◆ **Work request**: Using the records that appear below, write out exactly the lines from the one with "left hip: (466, 312)" through the one with "left shoulder: (182, 252)", keeping both end lines.

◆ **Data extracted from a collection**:
┌────────

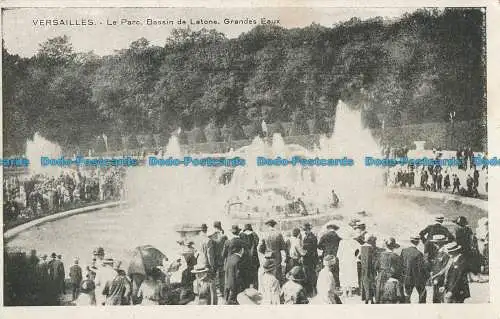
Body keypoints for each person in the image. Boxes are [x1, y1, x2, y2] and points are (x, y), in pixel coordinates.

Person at [258, 219, 288, 284]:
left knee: (268, 271)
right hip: (277, 255)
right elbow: (283, 246)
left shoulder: (264, 234)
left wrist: (266, 252)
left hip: (268, 256)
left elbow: (260, 248)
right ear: (274, 225)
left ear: (268, 225)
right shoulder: (278, 233)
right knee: (277, 272)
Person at [375, 238, 403, 304]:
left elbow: (376, 266)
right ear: (394, 247)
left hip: (381, 277)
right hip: (392, 278)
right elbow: (399, 269)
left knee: (380, 297)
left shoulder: (380, 255)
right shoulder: (396, 256)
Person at [400, 236, 427, 303]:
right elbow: (421, 268)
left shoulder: (404, 251)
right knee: (422, 294)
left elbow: (400, 264)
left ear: (410, 241)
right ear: (418, 242)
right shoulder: (419, 253)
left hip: (406, 277)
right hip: (417, 278)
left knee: (407, 296)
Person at [427, 234, 450, 303]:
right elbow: (436, 265)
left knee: (441, 299)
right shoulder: (438, 252)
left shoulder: (445, 253)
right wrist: (432, 273)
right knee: (436, 299)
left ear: (441, 243)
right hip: (436, 279)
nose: (434, 244)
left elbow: (445, 268)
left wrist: (435, 276)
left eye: (436, 242)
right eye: (434, 242)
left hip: (441, 279)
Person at [318, 223, 342, 288]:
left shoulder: (325, 236)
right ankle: (337, 285)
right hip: (336, 254)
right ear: (335, 229)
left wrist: (325, 248)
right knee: (336, 270)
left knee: (327, 269)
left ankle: (328, 284)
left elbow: (319, 246)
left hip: (327, 254)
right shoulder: (338, 237)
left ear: (328, 229)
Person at [210, 221, 227, 296]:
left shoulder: (211, 236)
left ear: (214, 226)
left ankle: (214, 290)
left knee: (213, 275)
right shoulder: (224, 236)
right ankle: (221, 291)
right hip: (222, 258)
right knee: (222, 275)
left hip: (214, 258)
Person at [301, 223, 318, 297]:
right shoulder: (312, 236)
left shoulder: (309, 237)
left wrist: (303, 253)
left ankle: (311, 290)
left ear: (308, 230)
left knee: (309, 274)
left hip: (309, 258)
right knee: (311, 274)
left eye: (305, 230)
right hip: (312, 258)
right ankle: (313, 290)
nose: (304, 231)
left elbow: (308, 249)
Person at [241, 224, 260, 289]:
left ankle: (246, 288)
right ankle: (255, 289)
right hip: (254, 257)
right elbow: (257, 242)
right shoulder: (254, 234)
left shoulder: (241, 234)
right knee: (254, 275)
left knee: (246, 274)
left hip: (245, 257)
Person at [360, 234, 377, 304]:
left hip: (364, 268)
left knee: (365, 282)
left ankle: (366, 298)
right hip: (371, 268)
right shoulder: (371, 248)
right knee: (371, 283)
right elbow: (374, 259)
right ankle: (371, 298)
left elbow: (359, 257)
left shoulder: (361, 247)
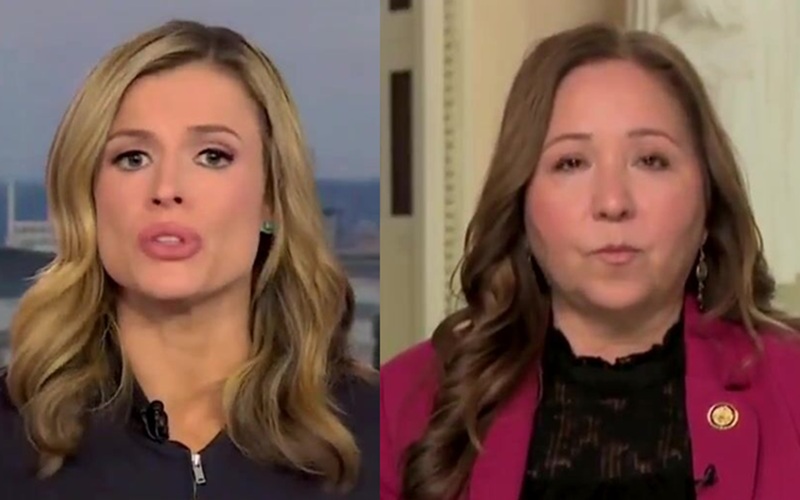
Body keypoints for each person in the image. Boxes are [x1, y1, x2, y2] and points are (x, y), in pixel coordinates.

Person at [380, 22, 800, 500]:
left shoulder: (791, 386)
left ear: (709, 199)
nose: (613, 202)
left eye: (651, 160)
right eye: (571, 163)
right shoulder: (400, 404)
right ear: (521, 202)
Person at [0, 19, 378, 499]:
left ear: (271, 198)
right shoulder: (12, 437)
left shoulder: (378, 431)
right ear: (89, 198)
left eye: (212, 156)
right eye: (133, 158)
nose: (167, 189)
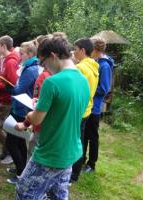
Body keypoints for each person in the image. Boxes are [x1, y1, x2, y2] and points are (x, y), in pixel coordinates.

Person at [14, 36, 90, 200]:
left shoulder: (52, 82)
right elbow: (70, 111)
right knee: (58, 195)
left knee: (24, 193)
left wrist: (29, 113)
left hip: (51, 153)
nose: (44, 67)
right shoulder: (83, 80)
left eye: (43, 62)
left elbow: (36, 120)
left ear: (53, 55)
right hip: (70, 150)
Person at [5, 40, 39, 184]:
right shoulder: (28, 66)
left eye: (22, 53)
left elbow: (19, 89)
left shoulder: (31, 69)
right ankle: (22, 168)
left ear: (30, 54)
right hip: (21, 107)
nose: (19, 56)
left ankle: (20, 174)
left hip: (22, 108)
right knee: (19, 142)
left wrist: (6, 87)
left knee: (12, 142)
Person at [82, 38, 114, 173]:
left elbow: (104, 88)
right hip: (88, 105)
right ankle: (81, 159)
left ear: (96, 50)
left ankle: (91, 164)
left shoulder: (104, 66)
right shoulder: (97, 62)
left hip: (95, 108)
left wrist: (89, 90)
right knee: (84, 136)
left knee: (92, 137)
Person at [70, 38, 99, 183]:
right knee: (79, 141)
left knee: (76, 143)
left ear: (82, 50)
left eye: (75, 49)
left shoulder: (81, 68)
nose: (73, 52)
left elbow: (74, 92)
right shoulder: (93, 66)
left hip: (79, 111)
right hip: (87, 109)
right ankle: (75, 172)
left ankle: (73, 175)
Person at [0, 35, 20, 165]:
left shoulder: (10, 62)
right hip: (2, 98)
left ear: (3, 46)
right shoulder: (5, 59)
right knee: (2, 126)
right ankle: (5, 152)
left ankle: (9, 152)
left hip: (6, 100)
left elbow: (12, 84)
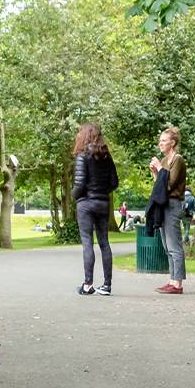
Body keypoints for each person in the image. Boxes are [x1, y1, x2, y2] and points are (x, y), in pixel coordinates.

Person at [71, 123, 119, 295]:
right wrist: (101, 193)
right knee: (104, 243)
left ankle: (88, 284)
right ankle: (107, 285)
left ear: (84, 135)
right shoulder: (107, 157)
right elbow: (114, 182)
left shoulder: (82, 156)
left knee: (87, 243)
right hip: (103, 203)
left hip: (86, 204)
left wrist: (74, 197)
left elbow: (79, 183)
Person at [149, 125, 189, 294]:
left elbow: (170, 183)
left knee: (174, 245)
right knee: (166, 245)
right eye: (160, 141)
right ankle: (172, 280)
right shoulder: (165, 161)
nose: (160, 144)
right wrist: (156, 172)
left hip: (173, 204)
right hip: (163, 204)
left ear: (172, 143)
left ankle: (178, 284)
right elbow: (160, 185)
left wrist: (159, 169)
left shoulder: (177, 159)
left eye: (164, 141)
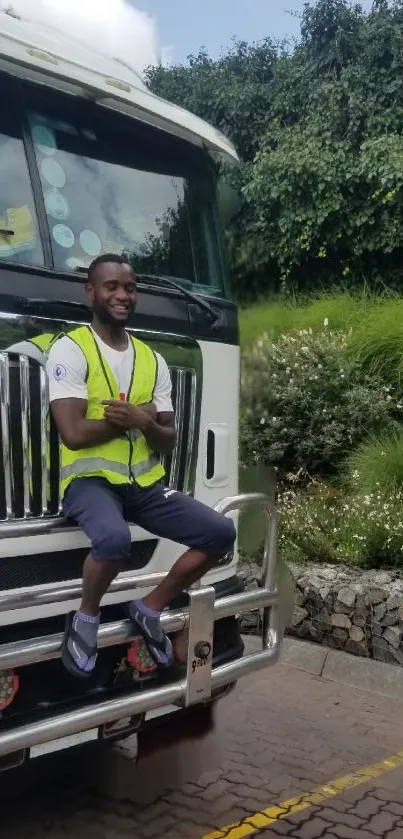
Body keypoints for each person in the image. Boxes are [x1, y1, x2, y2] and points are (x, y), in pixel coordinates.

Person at [46, 253, 236, 679]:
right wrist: (136, 419)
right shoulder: (70, 349)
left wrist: (144, 420)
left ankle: (149, 607)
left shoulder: (152, 360)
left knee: (221, 532)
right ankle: (87, 616)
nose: (122, 295)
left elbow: (168, 439)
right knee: (113, 540)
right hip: (89, 482)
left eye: (129, 287)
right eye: (111, 286)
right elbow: (73, 433)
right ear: (90, 292)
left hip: (144, 485)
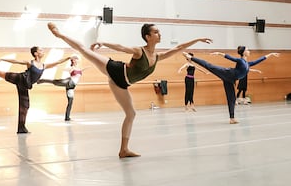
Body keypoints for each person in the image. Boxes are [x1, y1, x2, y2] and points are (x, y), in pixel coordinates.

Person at [47, 22, 212, 158]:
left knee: (131, 113)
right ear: (148, 36)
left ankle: (123, 150)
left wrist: (198, 39)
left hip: (121, 84)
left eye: (159, 32)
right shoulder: (140, 51)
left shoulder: (158, 57)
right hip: (115, 70)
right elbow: (121, 47)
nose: (159, 34)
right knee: (85, 50)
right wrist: (104, 43)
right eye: (155, 32)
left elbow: (180, 47)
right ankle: (59, 34)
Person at [0, 47, 71, 134]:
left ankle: (21, 128)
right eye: (41, 50)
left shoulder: (44, 65)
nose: (43, 51)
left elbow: (57, 62)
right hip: (20, 78)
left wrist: (68, 58)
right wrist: (2, 59)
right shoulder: (30, 63)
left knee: (25, 106)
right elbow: (16, 61)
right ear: (36, 53)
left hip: (25, 85)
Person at [183, 47, 279, 124]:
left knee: (232, 98)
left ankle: (232, 118)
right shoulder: (241, 61)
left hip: (230, 79)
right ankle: (191, 57)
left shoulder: (247, 64)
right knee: (209, 66)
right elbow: (230, 58)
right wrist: (220, 53)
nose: (249, 51)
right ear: (244, 52)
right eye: (247, 50)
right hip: (227, 73)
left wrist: (270, 54)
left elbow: (259, 60)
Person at [38, 55, 89, 121]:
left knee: (70, 102)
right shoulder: (71, 68)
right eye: (75, 59)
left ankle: (67, 117)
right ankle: (42, 80)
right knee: (56, 82)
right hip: (69, 82)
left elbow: (81, 70)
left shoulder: (79, 68)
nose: (76, 60)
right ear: (73, 61)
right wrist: (56, 66)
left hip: (72, 86)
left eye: (76, 59)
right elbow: (62, 68)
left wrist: (87, 67)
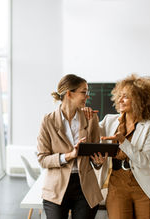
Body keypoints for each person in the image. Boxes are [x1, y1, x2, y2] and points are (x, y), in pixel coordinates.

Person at [85, 74, 150, 219]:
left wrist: (123, 141)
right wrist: (90, 120)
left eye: (125, 96)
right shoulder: (109, 120)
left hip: (142, 187)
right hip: (117, 185)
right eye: (119, 96)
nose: (120, 100)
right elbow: (93, 137)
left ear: (140, 100)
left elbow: (144, 161)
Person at [37, 74, 107, 219]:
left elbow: (94, 153)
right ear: (69, 93)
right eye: (83, 92)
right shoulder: (48, 121)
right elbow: (43, 159)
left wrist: (98, 162)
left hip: (85, 188)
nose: (87, 96)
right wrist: (70, 155)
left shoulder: (91, 117)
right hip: (56, 187)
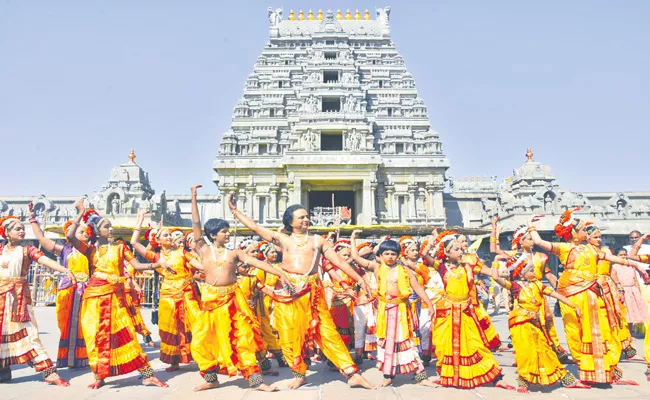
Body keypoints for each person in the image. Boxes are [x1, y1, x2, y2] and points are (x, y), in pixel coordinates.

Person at [228, 192, 375, 390]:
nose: (306, 219)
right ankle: (299, 373)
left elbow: (339, 262)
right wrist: (236, 211)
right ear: (290, 221)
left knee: (326, 332)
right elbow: (254, 227)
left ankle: (351, 373)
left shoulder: (318, 241)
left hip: (312, 292)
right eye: (301, 217)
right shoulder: (282, 239)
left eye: (307, 216)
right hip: (288, 292)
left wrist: (360, 280)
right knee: (290, 335)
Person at [528, 210, 644, 385]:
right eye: (583, 228)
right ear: (574, 233)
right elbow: (538, 241)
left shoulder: (592, 249)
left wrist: (636, 265)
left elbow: (613, 259)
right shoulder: (565, 248)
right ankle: (583, 367)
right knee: (574, 333)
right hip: (570, 295)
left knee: (597, 332)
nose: (586, 230)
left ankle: (601, 369)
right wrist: (531, 226)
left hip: (590, 294)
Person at [189, 185, 284, 392]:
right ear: (213, 235)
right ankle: (211, 378)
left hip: (233, 301)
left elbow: (257, 263)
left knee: (243, 339)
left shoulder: (234, 253)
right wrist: (193, 197)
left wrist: (281, 273)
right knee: (202, 341)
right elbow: (196, 223)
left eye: (227, 230)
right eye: (224, 231)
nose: (228, 234)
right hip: (209, 303)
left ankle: (256, 382)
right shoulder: (203, 249)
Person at [67, 200, 170, 389]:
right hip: (93, 298)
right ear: (97, 231)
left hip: (115, 298)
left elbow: (137, 266)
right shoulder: (90, 250)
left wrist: (157, 264)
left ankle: (147, 375)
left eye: (111, 226)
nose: (111, 229)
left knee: (127, 333)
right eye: (107, 227)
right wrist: (80, 213)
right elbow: (70, 235)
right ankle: (99, 375)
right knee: (94, 337)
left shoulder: (121, 247)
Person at [490, 253, 590, 392]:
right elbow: (495, 277)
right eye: (531, 270)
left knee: (546, 350)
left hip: (536, 323)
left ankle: (566, 379)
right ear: (521, 273)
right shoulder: (514, 286)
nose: (535, 272)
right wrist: (495, 260)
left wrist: (573, 305)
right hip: (520, 324)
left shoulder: (538, 285)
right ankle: (524, 382)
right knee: (525, 353)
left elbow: (556, 295)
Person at [428, 231, 514, 390]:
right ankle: (448, 376)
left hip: (466, 312)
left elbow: (492, 274)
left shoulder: (469, 265)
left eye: (462, 248)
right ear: (446, 253)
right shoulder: (441, 267)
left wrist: (496, 263)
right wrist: (435, 240)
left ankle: (496, 377)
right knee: (444, 346)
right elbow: (424, 255)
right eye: (457, 249)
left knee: (477, 344)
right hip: (447, 313)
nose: (461, 252)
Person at [349, 231, 434, 387]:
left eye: (393, 254)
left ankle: (421, 376)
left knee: (407, 342)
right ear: (381, 255)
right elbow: (356, 258)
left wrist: (428, 303)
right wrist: (353, 239)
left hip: (402, 310)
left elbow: (417, 287)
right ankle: (388, 375)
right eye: (386, 253)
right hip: (384, 311)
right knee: (386, 343)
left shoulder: (405, 270)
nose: (390, 256)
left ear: (398, 255)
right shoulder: (377, 267)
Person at [0, 216, 73, 386]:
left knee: (30, 334)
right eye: (17, 228)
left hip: (18, 298)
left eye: (22, 228)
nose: (22, 230)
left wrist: (64, 270)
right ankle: (3, 370)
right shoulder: (0, 249)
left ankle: (49, 372)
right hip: (1, 297)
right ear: (7, 233)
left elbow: (45, 260)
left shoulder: (27, 250)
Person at [131, 210, 202, 372]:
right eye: (166, 235)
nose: (170, 237)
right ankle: (174, 361)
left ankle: (200, 356)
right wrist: (140, 219)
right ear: (158, 240)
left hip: (187, 293)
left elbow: (201, 267)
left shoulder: (182, 252)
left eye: (170, 235)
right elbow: (135, 243)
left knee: (196, 324)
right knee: (171, 329)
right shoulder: (157, 257)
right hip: (168, 296)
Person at [491, 221, 569, 362]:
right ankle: (525, 355)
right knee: (525, 325)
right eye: (529, 239)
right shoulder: (514, 256)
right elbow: (495, 251)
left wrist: (560, 290)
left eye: (533, 239)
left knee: (547, 321)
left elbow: (549, 275)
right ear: (521, 241)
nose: (532, 242)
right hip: (521, 294)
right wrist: (495, 231)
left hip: (539, 292)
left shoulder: (541, 257)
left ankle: (555, 350)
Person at [29, 203, 90, 369]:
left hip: (87, 291)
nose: (86, 234)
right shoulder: (64, 250)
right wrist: (33, 219)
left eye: (86, 232)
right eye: (81, 232)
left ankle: (84, 357)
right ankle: (68, 359)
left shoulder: (90, 250)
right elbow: (41, 238)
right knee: (66, 323)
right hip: (68, 290)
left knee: (85, 324)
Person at [611, 248, 645, 359]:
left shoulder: (631, 266)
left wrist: (638, 293)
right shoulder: (615, 267)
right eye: (621, 255)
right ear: (616, 256)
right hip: (622, 293)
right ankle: (624, 345)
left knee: (631, 320)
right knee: (623, 319)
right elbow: (614, 280)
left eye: (625, 254)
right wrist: (619, 291)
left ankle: (629, 345)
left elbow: (635, 280)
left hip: (632, 292)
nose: (623, 257)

└────────

◆ **Response area**:
left hip: (466, 312)
left elbow: (492, 274)
left shoulder: (469, 265)
left eye: (462, 248)
right ear: (446, 253)
right shoulder: (441, 267)
left wrist: (496, 263)
right wrist: (435, 240)
left ankle: (496, 377)
right knee: (444, 346)
right elbow: (424, 255)
right eye: (457, 249)
left knee: (477, 344)
right hip: (447, 313)
nose: (461, 252)
Person at [349, 231, 434, 387]:
left eye: (393, 254)
left ankle: (421, 376)
left knee: (407, 342)
right ear: (381, 255)
right elbow: (356, 258)
left wrist: (428, 303)
right wrist: (353, 239)
left hip: (402, 310)
left elbow: (417, 287)
right ankle: (388, 375)
right eye: (386, 253)
right hip: (384, 311)
right knee: (386, 343)
left shoulder: (405, 270)
nose: (390, 256)
left ear: (398, 255)
right shoulder: (377, 267)
Person at [0, 216, 73, 386]:
left knee: (30, 334)
right eye: (17, 228)
left hip: (18, 298)
left eye: (22, 228)
nose: (22, 230)
left wrist: (64, 270)
right ankle: (3, 370)
right shoulder: (0, 249)
left ankle: (49, 372)
right hip: (1, 297)
right ear: (7, 233)
left elbow: (45, 260)
left shoulder: (27, 250)
Person at [131, 210, 202, 372]:
right eye: (166, 235)
nose: (170, 237)
right ankle: (174, 361)
left ankle: (200, 356)
right wrist: (140, 219)
right ear: (158, 240)
left hip: (187, 293)
left elbow: (201, 267)
left shoulder: (182, 252)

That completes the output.